The ~2.1-year period is not a well-studied cycle in financial econometrics. It sits between the annual cycle and the Kitchin inventory cycle (~3.3 years). It may correspond to:
- A sub-harmonic of the Kitchin cycle
- A capital expenditure or corporate earnings cycle
- A monetary policy lag effect (central bank actions take ~18–24 months to affect the real economy, which is close to this period)
- Something we haven’t thought of
The astrological encoding was the wrong tool that found the right thing. If we had started with spectral analysis of volatility, we would have found the ~2.1-year peak directly and never mentioned Mars. Instead, we started with astrology, spent days eliminating artifacts, and arrived at the same place through a much stranger path.
The methodology built for this experiment — stratified null distributions, multiple-comparison correction, permutation testing, fast-planet restriction, block-shuffle null models — was designed to be honest. It killed the Saturn-in-Taurus birth-date hypothesis. It killed the slow-planet aliasing artifact. It correctly identified the September-October seasonal effect. And it surfaced a spectral feature in market volatility that, as far as we can tell, hasn’t been widely reported.

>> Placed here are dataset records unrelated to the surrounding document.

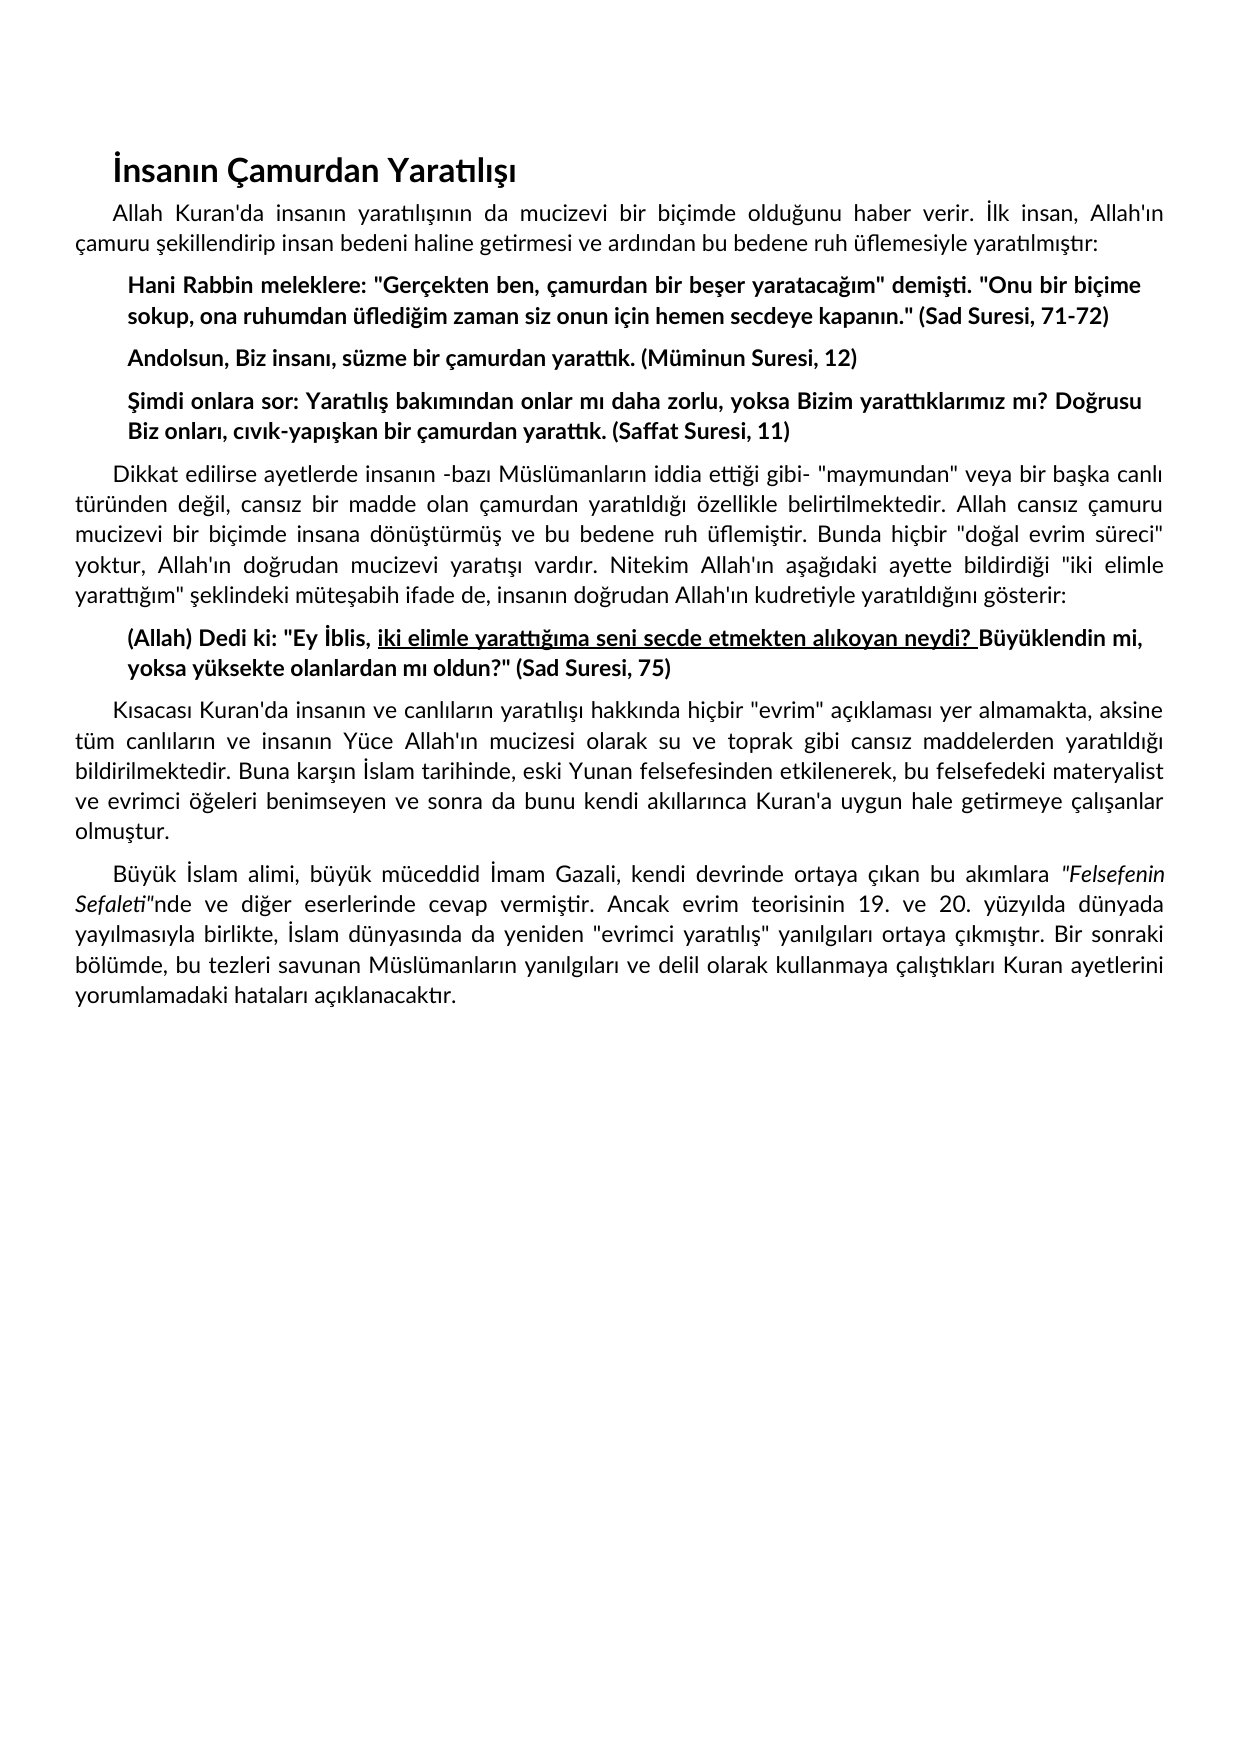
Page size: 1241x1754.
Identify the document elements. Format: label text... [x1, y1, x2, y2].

text Şimdi onlara sor: Yaratılış bakımından onlar mı daha zorlu, yoksa Bizim yarattıklarımız mı? Doğrusu Biz onları, cıvık-yapışkan bir çamurdan yarattık. (Saffat Suresi, 11) [127, 387, 1143, 444]
text Hani Rabbin meleklere: "Gerçekten ben, çamurdan bir beşer yaratacağım" demişti. "Onu bir biçime sokup, ona ruhumdan üflediğim zaman siz onun için hemen secdeye kapanın." (Sad Suresi, 71-72) [127, 271, 1143, 329]
text Allah Kuran'da insanın yaratılışının da mucizevi bir biçimde olduğunu haber verir. İlk insan, Allah'ın çamuru şekillendirip insan bedeni haline getirmesi ve ardından bu bedene ruh üflemesiyle yaratılmıştır: [75, 198, 1165, 256]
text (Allah) Dedi ki: "Ey İblis, iki elimle yarattığıma seni secde etmekten alıkoyan neydi? Büyüklendin mi, yoksa yüksekte olanlardan mı oldun?" (Sad Suresi, 75) [127, 623, 1143, 681]
text Dikkat edilirse ayetlerde insanın -bazı Müslümanların iddia ettiği gibi- "maymundan" veya bir başka canlı türünden değil, cansız bir madde olan çamurdan yaratıldığı özellikle belirtilmektedir. Allah cansız çamuru mucizevi bir biçimde insana dönüştürmüş ve bu bedene ruh üflemiştir. Bunda hiçbir "doğal evrim süreci" yoktur, Allah'ın doğrudan mucizevi yaratışı vardır. Nitekim Allah'ın aşağıdaki ayette bildirdiği "iki elimle yarattığım" şeklindeki müteşabih ifade de, insanın doğrudan Allah'ın kudretiyle yaratıldığını gösterir: [75, 460, 1165, 608]
text Kısacası Kuran'da insanın ve canlıların yaratılışı hakkında hiçbir "evrim" açıklaması yer almamakta, aksine tüm canlıların ve insanın Yüce Allah'ın mucizesi olarak su ve toprak gibi cansız maddelerden yaratıldığı bildirilmektedir. Buna karşın İslam tarihinde, eski Yunan felsefesinden etkilenerek, bu felsefedeki materyalist ve evrimci öğeleri benimseyen ve sonra da bunu kendi akıllarınca Kuran'a uygun hale getirmeye çalışanlar olmuştur. [75, 696, 1165, 844]
text Büyük İslam alimi, büyük müceddid İmam Gazali, kendi devrinde ortaya çıkan bu akımlara "Felsefenin Sefaleti"nde ve diğer eserlerinde cevap vermiştir. Ancak evrim teorisinin 19. ve 20. yüzyılda dünyada yayılmasıyla birlikte, İslam dünyasında da yeniden "evrimci yaratılış" yanılgıları ortaya çıkmıştır. Bir sonraki bölümde, bu tezleri savunan Müslümanların yanılgıları ve delil olarak kullanmaya çalıştıkları Kuran ayetlerini yorumlamadaki hataları açıklanacaktır. [75, 860, 1165, 1008]
text Andolsun, Biz insanı, süzme bir çamurdan yarattık. (Müminun Suresi, 12) [127, 344, 1143, 372]
subtitle İnsanın Çamurdan Yaratılışı [112, 150, 1165, 190]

That last part is worth investigating with proper tools. The zodiac was the metal detector. Now it’s time to dig.
The methodology
Spectral analysis. Lomb-Scargle periodogram (scipy.signal.lombscargle) on 21-day rolling realized volatility. Frequency grid: 5,000 points from period 60 days to 3,000 days. Peaks identified via scipy.signal.argrelmax with order=50 (minimum 50 frequency bins between peaks).
Mars phase analysis. Mean absolute daily return grouped by Mars zodiac sign (12 bins of 30° ecliptic longitude each). Mars sign computed via Swiss Ephemeris (Kerykeion) for each trading day. Kruskal-Wallis H-test for group differences.

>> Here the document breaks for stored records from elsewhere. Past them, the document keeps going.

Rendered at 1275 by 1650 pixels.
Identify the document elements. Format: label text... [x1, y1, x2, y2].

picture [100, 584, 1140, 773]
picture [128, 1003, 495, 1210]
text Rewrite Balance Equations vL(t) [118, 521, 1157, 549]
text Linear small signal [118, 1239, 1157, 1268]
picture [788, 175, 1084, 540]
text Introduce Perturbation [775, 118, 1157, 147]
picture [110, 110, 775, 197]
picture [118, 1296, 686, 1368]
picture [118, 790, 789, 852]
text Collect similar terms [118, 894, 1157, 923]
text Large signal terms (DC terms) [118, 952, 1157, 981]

Cross-market comparison. Volatility ratios (mean |return| in sign / overall mean |return|) computed independently per market, then compared. Capricorn ranked #1 across both S&P 500 and VIX. Nikkei and FTSE confirmed via Fisher’s exact test and block-shuffle permutation on extreme days.
Out-of-sample split. S&P 500 split at year 2000 (training: 1950–1999, test: 2000–2026). VIX split at 2005 (training: 1990–2004, test: 2005–2026). Mars-in-Capricorn Fisher’s exact test and block-shuffle permutation run independently on each half.